Researchers have developed a new, open-access tool that allows doctors and scientists to assess infant brain health by measuring the concentration of various chemical markers in the brain known as metabolites. To determine normal ranges for these metabolites, the tool compiled data from 140 infants.
The study, published in the journal NMR in Biomedicine, describes an easier and more reliable way to evaluate metabolite concentrations in the infant brain than was previously available, according to study lead Ryan Larsen, a researcher at the University of Illinois Urbana-Beckman Champaign’s Institute for Advanced Science and Technology.
Dr. Ellen Grant, the director of the Fetal Neo-Natal Neuroimaging and Developmental Science Center at Boston Children’s Hospital and a professor of radiology and pediatrics at Harvard Medical School, said that metabolites play an important role in normal brain growth, development, and function. Brain metabolite levels that are too high or too low may be the first sign of a problem with brain function or development.
Researchers have created a new, open-access tool that allows doctors and scientists to evaluate infant brain health by assessing the concentration of various chemical markers, called metabolites, in the brain. The tool compiled data from 140 infants to determine normal ranges for these metabolites.
“For example, we look at choline, which is involved in the formation of myelin, the sheath that allows electrical impulses to travel along neurons,” Grant explained. “Another metabolite known as NAA is essential for the healthy growth and proliferation of dendrites, which are the branches on neurons that receive signals from other neurons.”

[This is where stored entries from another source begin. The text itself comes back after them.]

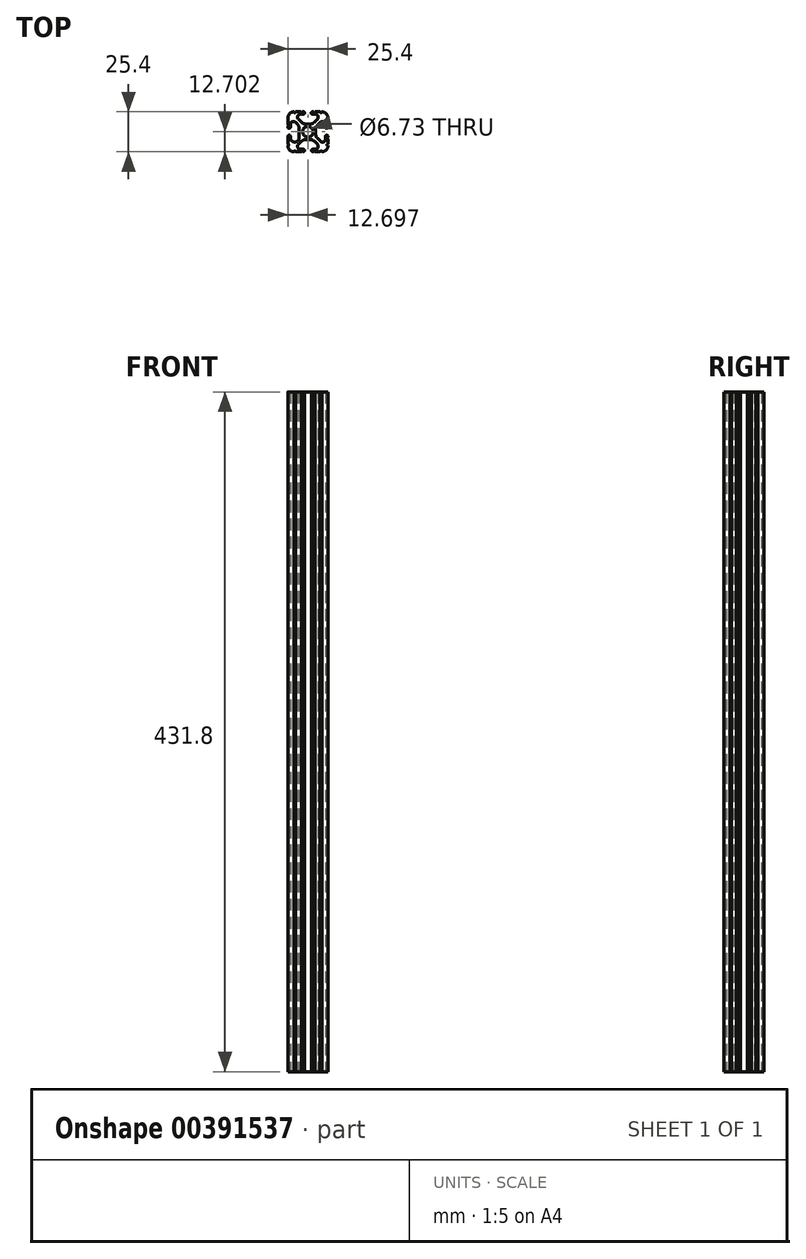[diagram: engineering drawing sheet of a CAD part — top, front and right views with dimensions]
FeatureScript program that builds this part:
annotation { "Feature Type Name" : "Feature", "Feature Type Description" : "" }
export const myFeature = defineFeature(function(context is Context, id is Id, definition is map)
    precondition{}
    {
        {
            var Q0;
            Q0=qCreatedBy(makeId("Top.planeOp"),FACE);
            var sketch = newSketch(context, id + "F0", { "sketchPlane" : qUnion([Q0])});
            skCircle(sketch, "E0", {"center": v(-11.44, 9.32) * mm, "radius": 3.36 * mm});
            skLineSegment(sketch, "E1.bottom", {"start": v(-9.99, 14.26) * mm, "end": v(-12.9, 14.26) * mm});
            skLineSegment(sketch, "E1.top", {"start": v(-9.99, 4.38) * mm, "end": v(-12.9, 4.38) * mm});
            skLineSegment(sketch, "E1.left", {"start": v(-6.5, 10.78) * mm, "end": v(-6.5, 7.86) * mm});
            skLineSegment(sketch, "E1.right", {"start": v(-16.98, 11.37) * mm, "end": v(-16.98, 5.6) * mm});
            skPoint(sketch, "E2.visualSharp", {"position": v(-24.14, 22.02) * mm});
            skPoint(sketch, "E3.visualSharp", {"position": v(1.26, 22.02) * mm});
            skPoint(sketch, "E4.visualSharp", {"position": v(1.26, -3.38) * mm});
            skPoint(sketch, "E5.visualSharp", {"position": v(-24.14, -3.38) * mm});
            skLineSegment(sketch, "E6.0", {"start": v(-17.44, 17.22) * mm, "end": v(-15.6, 15.38) * mm});
            skLineSegment(sketch, "E7.0", {"start": v(-19.34, 15.32) * mm, "end": v(-18.1, 14.07) * mm});
            skPoint(sketch, "E8.orphan", {"position": v(-22.6, -1.83) * mm});
            skPoint(sketch, "E9.orphan", {"position": v(-22.6, 20.47) * mm});
            skPoint(sketch, "E10.orphan", {"position": v(-0.3, 20.47) * mm});
            skPoint(sketch, "E11.orphan", {"position": v(-0.3, -1.83) * mm});
            skLineSegment(sketch, "E12", {"start": v(-7.3, 3.27) * mm, "end": v(-5.45, 1.42) * mm});
            skLineSegment(sketch, "E13.0", {"start": v(-17.44, 1.42) * mm, "end": v(-15.6, 3.27) * mm});
            skLineSegment(sketch, "E14.0", {"start": v(-7.3, 15.38) * mm, "end": v(-5.45, 17.22) * mm});
            skPoint(sketch, "E15.visualSharp", {"position": v(-22.6, 18.57) * mm});
            skArc(sketch, "E15.filletArc", {"start": v(-19.34, 15.32) * mm, "mid": v(-21.42, 15.73) * mm, "end": v(-22.6, 13.97) * mm});
            skPoint(sketch, "E16.visualSharp", {"position": v(-20.7, 20.47) * mm});
            skArc(sketch, "E16.filletArc", {"start": v(-16.1, 20.47) * mm, "mid": v(-17.85, 19.3) * mm, "end": v(-17.44, 17.22) * mm});
            skPoint(sketch, "E17.visualSharp", {"position": v(-4.09, 20.47) * mm});
            skLineSegment(sketch, "E18", {"start": v(-16.1, 20.47) * mm, "end": v(-14.33, 20.47) * mm});
            skLineSegment(sketch, "E19", {"start": v(-22.6, 13.97) * mm, "end": v(-22.6, 12.24) * mm});
            skLineSegment(sketch, "E20", {"start": v(-6.8, -1.83) * mm, "end": v(-8.53, -1.83) * mm});
            skArc(sketch, "E21.filletArc", {"start": v(-5.45, 17.22) * mm, "mid": v(-5.03, 19.3) * mm, "end": v(-6.8, 20.47) * mm});
            skPoint(sketch, "E22.visualSharp", {"position": v(-0.3, 0.08) * mm});
            skPoint(sketch, "E23.visualSharp", {"position": v(-2.2, -1.83) * mm});
            skArc(sketch, "E23.filletArc", {"start": v(-6.8, -1.83) * mm, "mid": v(-5.04, -0.65) * mm, "end": v(-5.45, 1.42) * mm});
            skArc(sketch, "E24.filletArc", {"start": v(-17.44, 1.42) * mm, "mid": v(-17.85, -0.65) * mm, "end": v(-16.1, -1.83) * mm});
            skArc(sketch, "E25.filletArc", {"start": v(-22.6, 5.6) * mm, "mid": v(-19.79, 2.8) * mm, "end": v(-16.98, 5.6) * mm});
            skLineSegment(sketch, "E26.bottom", {"start": v(-3.64, -3.38) * mm, "end": v(-6.8, -3.38) * mm});
            skLineSegment(sketch, "E26.top", {"start": v(-3.66, 22.02) * mm, "end": v(-6.8, 22.02) * mm});
            skLineSegment(sketch, "E26.left", {"start": v(1.26, 1.52) * mm, "end": v(1.26, 4.67) * mm});
            skArc(sketch, "E27.filletArc", {"start": v(-24.14, 0.43) * mm, "mid": v(-23.03, -2.26) * mm, "end": v(-20.33, -3.38) * mm});
            skArc(sketch, "E28.filletArc", {"start": v(-2.55, -3.38) * mm, "mid": v(0.14, -2.26) * mm, "end": v(1.26, 0.43) * mm});
            skArc(sketch, "E29.filletArc", {"start": v(1.26, 18.21) * mm, "mid": v(0.14, 20.9) * mm, "end": v(-2.55, 22.02) * mm});
            skArc(sketch, "E30.filletArc", {"start": v(-20.33, 22.02) * mm, "mid": v(-23.03, 20.9) * mm, "end": v(-24.14, 18.21) * mm});
            skPoint(sketch, "E31.newPointA", {"position": v(-16.38, 4.38) * mm});
            skArc(sketch, "E31.filletArc", {"start": v(-12.9, 4.38) * mm, "mid": v(-14.36, 4.1) * mm, "end": v(-15.6, 3.27) * mm});
            skPoint(sketch, "E32.newPointA", {"position": v(-6.5, 4.38) * mm});
            skArc(sketch, "E32.filletArc", {"start": v(-7.3, 3.27) * mm, "mid": v(-8.53, 4.1) * mm, "end": v(-9.99, 4.38) * mm});
            skArc(sketch, "E33.filletArc", {"start": v(-6.5, 7.86) * mm, "mid": v(-6.21, 6.4) * mm, "end": v(-5.39, 5.17) * mm});
            skArc(sketch, "E34.filletArc", {"start": v(-5.39, 13.47) * mm, "mid": v(-6.21, 12.24) * mm, "end": v(-6.5, 10.78) * mm});
            skPoint(sketch, "E35.newPointB", {"position": v(-6.5, 14.26) * mm});
            skArc(sketch, "E35.filletArc", {"start": v(-9.99, 14.26) * mm, "mid": v(-8.53, 14.55) * mm, "end": v(-7.3, 15.38) * mm});
            skPoint(sketch, "E36.newPointB", {"position": v(-16.38, 14.26) * mm});
            skArc(sketch, "E36.filletArc", {"start": v(-15.6, 15.38) * mm, "mid": v(-14.36, 14.55) * mm, "end": v(-12.9, 14.26) * mm});
            skArc(sketch, "E37.filletArc", {"start": v(-16.98, 11.37) * mm, "mid": v(-17.27, 12.83) * mm, "end": v(-18.1, 14.07) * mm});
            skLineSegment(sketch, "E38.filletArc", {"start": v(-16.98, 3.06) * mm, "end": v(-16.98, 3.06) * mm});
            skLineSegment(sketch, "E39", {"start": v(-5.39, 5.17) * mm, "end": v(-3.54, 3.33) * mm});
            skPoint(sketch, "E40.visualSharp", {"position": v(-0.3, 18.57) * mm});
            skArc(sketch, "E41.filletArc", {"start": v(-3.54, 3.33) * mm, "mid": v(-1.47, 2.91) * mm, "end": v(-0.3, 4.67) * mm});
            skLineSegment(sketch, "E42", {"start": v(-0.3, 4.67) * mm, "end": v(-0.3, 6.4) * mm});
            skLineSegment(sketch, "E43", {"start": v(-5.39, 13.47) * mm, "end": v(-3.54, 15.32) * mm});
            skArc(sketch, "E44.filletArc", {"start": v(-0.3, 13.97) * mm, "mid": v(-1.47, 15.73) * mm, "end": v(-3.54, 15.32) * mm});
            skArc(sketch, "E45", {"start": v(-22.6, 6.4) * mm, "mid": v(-23.37, 7.18) * mm, "end": v(-24.14, 6.4) * mm});
            skArc(sketch, "E46", {"start": v(-24.14, 12.24) * mm, "mid": v(-23.37, 11.48) * mm, "end": v(-22.6, 12.24) * mm});
            skArc(sketch, "E47", {"start": v(-14.36, 20.47) * mm, "mid": v(-13.57, 21.25) * mm, "end": v(-14.36, 22.02) * mm});
            skArc(sketch, "E48", {"start": v(-8.53, 22.02) * mm, "mid": v(-9.34, 21.25) * mm, "end": v(-8.53, 20.47) * mm});
            skArc(sketch, "E49", {"start": v(-0.3, 12.24) * mm, "mid": v(0.48, 11.5) * mm, "end": v(1.26, 12.24) * mm});
            skArc(sketch, "E50", {"start": v(1.26, 6.4) * mm, "mid": v(0.48, 7.13) * mm, "end": v(-0.3, 6.4) * mm});
            skArc(sketch, "E51", {"start": v(-8.53, -1.83) * mm, "mid": v(-9.14, -2.6) * mm, "end": v(-8.53, -3.38) * mm});
            skArc(sketch, "E52", {"start": v(-14.36, -3.38) * mm, "mid": v(-13.6, -2.6) * mm, "end": v(-14.36, -1.83) * mm});
            skLineSegment(sketch, "E53.trimOffspring", {"start": v(-14.36, -1.83) * mm, "end": v(-16.1, -1.83) * mm});
            skLineSegment(sketch, "E54.trimOffspring", {"start": v(-15.45, -3.38) * mm, "end": v(-19.23, -3.38) * mm});
            skLineSegment(sketch, "E55.trimOffspring", {"start": v(-0.3, 12.24) * mm, "end": v(-0.3, 13.97) * mm});
            skLineSegment(sketch, "E56.trimOffspring", {"start": v(1.26, 12.24) * mm, "end": v(1.26, 12.88) * mm});
            skLineSegment(sketch, "E57.trimOffspring", {"start": v(-22.6, 6.4) * mm, "end": v(-22.6, 5.6) * mm});
            skLineSegment(sketch, "E58.trimOffspring", {"start": v(-24.14, 12.24) * mm, "end": v(-24.14, 12.88) * mm});
            skLineSegment(sketch, "E59.trimOffspring", {"start": v(-8.6, 20.47) * mm, "end": v(-6.8, 20.47) * mm});
            skLineSegment(sketch, "E60.trimOffspring", {"start": v(-14.33, 22.02) * mm, "end": v(-15, 22.02) * mm});
            skPoint(sketch, "E61.start.orphan", {"position": v(-14.36, 14.55) * mm});
            skPoint(sketch, "E62.start.orphan", {"position": v(-8.53, 14.55) * mm});
            skPoint(sketch, "E63.start.orphan", {"position": v(-6.21, 12.24) * mm});
            skPoint(sketch, "E64.start.orphan", {"position": v(-6.21, 6.4) * mm});
            skPoint(sketch, "E65.start.orphan", {"position": v(-17.27, 12.83) * mm});
            skPoint(sketch, "E66.start.orphan", {"position": v(-16.98, 3.06) * mm});
            skPoint(sketch, "E67.start.orphan", {"position": v(-8.53, 4.1) * mm});
            skPoint(sketch, "E68.start.orphan", {"position": v(-14.36, 4.1) * mm});
            skPoint(sketch, "E69.endSnap0", {"position": v(1.26, 15.22) * mm});
            skPoint(sketch, "E70.startSnap0", {"position": v(-0.3, 5.54) * mm});
            skArc(sketch, "E71", {"start": v(-3.66, 22.02) * mm, "mid": v(-3.1, 21.53) * mm, "end": v(-2.55, 22.02) * mm});
            skArc(sketch, "E72", {"start": v(-7.89, 22.02) * mm, "mid": v(-7.34, 21.48) * mm, "end": v(-6.8, 22.02) * mm});
            skArc(sketch, "E73", {"start": v(-16.1, 22.02) * mm, "mid": v(-15.54, 21.48) * mm, "end": v(-15, 22.02) * mm});
            skArc(sketch, "E74", {"start": v(-20.33, 22.02) * mm, "mid": v(-19.78, 21.47) * mm, "end": v(-19.23, 22.02) * mm});
            skLineSegment(sketch, "E75", {"start": v(-24.14, 18.21) * mm, "end": v(-24.14, 17.13) * mm});
            skArc(sketch, "E76", {"start": v(-24.14, 12.88) * mm, "mid": v(-23.59, 13.42) * mm, "end": v(-24.14, 13.97) * mm});
            skArc(sketch, "E77", {"start": v(-24.14, 0.43) * mm, "mid": v(-23.59, 0.98) * mm, "end": v(-24.14, 1.53) * mm});
            skArc(sketch, "E78", {"start": v(-19.23, -3.38) * mm, "mid": v(-19.78, -2.82) * mm, "end": v(-20.33, -3.38) * mm});
            skArc(sketch, "E79", {"start": v(-14.36, -3.38) * mm, "mid": v(-14.9, -2.84) * mm, "end": v(-15.45, -3.38) * mm});
            skArc(sketch, "E80", {"start": v(-6.8, -3.38) * mm, "mid": v(-7.35, -2.83) * mm, "end": v(-7.9, -3.38) * mm});
            skArc(sketch, "E81", {"start": v(-2.55, -3.38) * mm, "mid": v(-3.1, -2.83) * mm, "end": v(-3.64, -3.38) * mm});
            skLineSegment(sketch, "E82.trimOffspring", {"start": v(-16.1, 22.02) * mm, "end": v(-19.23, 22.02) * mm});
            skLineSegment(sketch, "E83.trimOffspring", {"start": v(-24.14, 13.97) * mm, "end": v(-24.14, 18.21) * mm});
            skLineSegment(sketch, "E84.trimOffspring", {"start": v(-24.14, 5.77) * mm, "end": v(-24.14, 6.4) * mm});
            skLineSegment(sketch, "E85.trimOffspring", {"start": v(-7.9, -3.38) * mm, "end": v(-8.53, -3.38) * mm});
            skArc(sketch, "E86", {"start": v(1.26, 1.52) * mm, "mid": v(0.72, 0.98) * mm, "end": v(1.26, 0.43) * mm});
            skArc(sketch, "E87", {"start": v(1.26, 5.77) * mm, "mid": v(0.71, 5.22) * mm, "end": v(1.26, 4.67) * mm});
            skLineSegment(sketch, "E88.trimOffspring", {"start": v(1.26, 5.77) * mm, "end": v(1.26, 6.4) * mm});
            skArc(sketch, "E89", {"start": v(1.26, 18.21) * mm, "mid": v(0.7, 17.66) * mm, "end": v(1.26, 17.12) * mm});
            skArc(sketch, "E90", {"start": v(1.26, 13.97) * mm, "mid": v(0.71, 13.42) * mm, "end": v(1.26, 12.88) * mm});
            skLineSegment(sketch, "E91.trimOffspring", {"start": v(1.26, 13.97) * mm, "end": v(1.26, 17.12) * mm});
            skLineSegment(sketch, "E92.trimOffspring", {"start": v(-7.89, 22.02) * mm, "end": v(-8.6, 22.02) * mm});
            skLineSegment(sketch, "E93", {"start": v(-24.14, 5.77) * mm, "end": v(-24.14, 1.53) * mm});
            skPoint(sketch, "E94.orphan", {"position": v(-23.2, 5.6) * mm});
            skSolve(sketch);
        }
        {
            var Q0;
            Q0=qSketchRegion(id+"F0",true);
            extrude(context, id + "F1", {"entities" : qUnion([Q0]), "endBound" : BoundingType.SYMMETRIC, "depth" : 431.8 * mm});
        }
    });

Researchers can spot some problems early by measuring the concentration of key metabolites like these, she said, allowing interventions in time to prevent damage to the developing brain.
Proton magnetic resonance spectroscopy, a technology that uses an MRI, not for visual imaging but to detect and identify specific molecules in the tissues of interest, is typically used to assess metabolites in the brain. To standardize these measures, the most common approach requires extensive imaging and detailed calculations of the amount of water inside and outside brain tissues, which is a costly and time-consuming approach.
To address this issue, Grant and study co-author Borjan Gagoski, a radiology instructor at Boston Children’s Hospital, used proton MRS to scan the brains of 140 infants between the ages of one and three months. In addition to using water as a reference, the researchers compiled data from a number of key metabolites in their calculations. This enabled them to develop a tool that assesses the concentration of anyone metabolite in an infant’s brain using standard values for several metabolites.
“What most everybody does is they look at a simple ratio between metabolite 1 and metabolite 2,” Larsen said. “But if that ratio is low, does that mean that metabolite 1 is low or that metabolite 2 is high? It becomes a problem of interpretation.”
Instead, the team painstakingly assessed relationships between seven key metabolites in order to create a database of normal values for each one at various time points, as well as to demonstrate how metabolite concentrations change in relation to one another as the infant’s brain develops. The tool developed by the team provides a checklist of reference brain metabolites that users can select in various combinations to better understand an individual infant’s profile.
“Spectroscopy is extremely difficult to perform, but when done correctly, it can help us learn more about the brain,” Gagoski said. “This method has a lot of promise because we can detect abnormalities and diseases before we see anything on the structural scans. And it is critical to monitor brain health at this stage of life.”
Abbott is funding this research through the University of Illinois Urbana-Center Champaign’s for Nutrition, Learning, and Memory. The University of Illinois News Bureau has a copy of the paper “Quantification of magnetic resonance spectroscopy data using a combined reference: Application in typically developing infants.”